*WHAT TO PRODUCE*. The reply should contain all the data below, repeated exactly, and none of the images.

*DATA BLOCK*.
☆ ☆ ☆

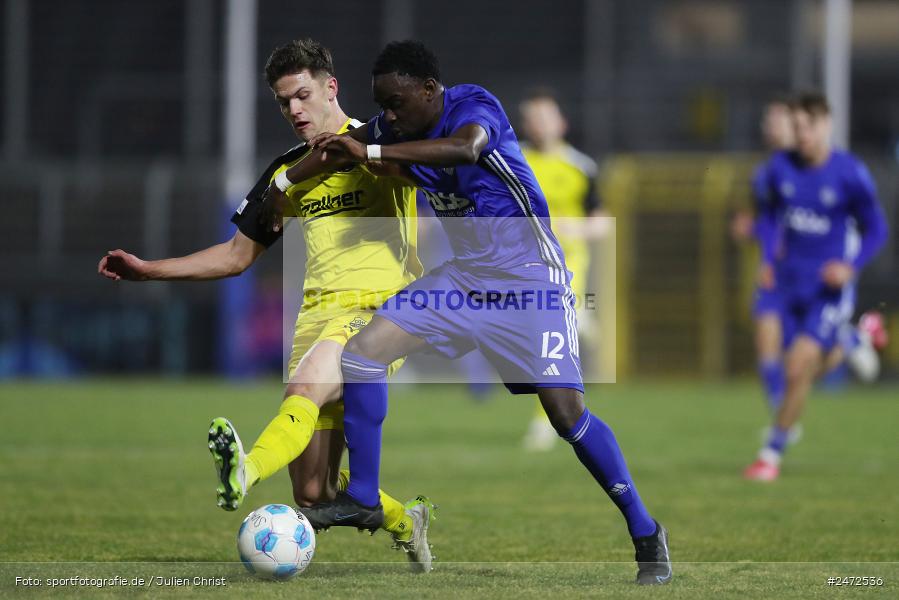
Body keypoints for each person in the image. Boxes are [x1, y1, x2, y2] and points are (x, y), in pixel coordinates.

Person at [262, 40, 672, 585]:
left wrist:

☆ ☆ ☆

*WRITTEN REPLY*.
Body keypoints for each person in the image. Boxes are [x1, y1, x2, y2] and points are (x, y), in pixel coordinates.

Person at [262, 40, 672, 585]:
left wrist:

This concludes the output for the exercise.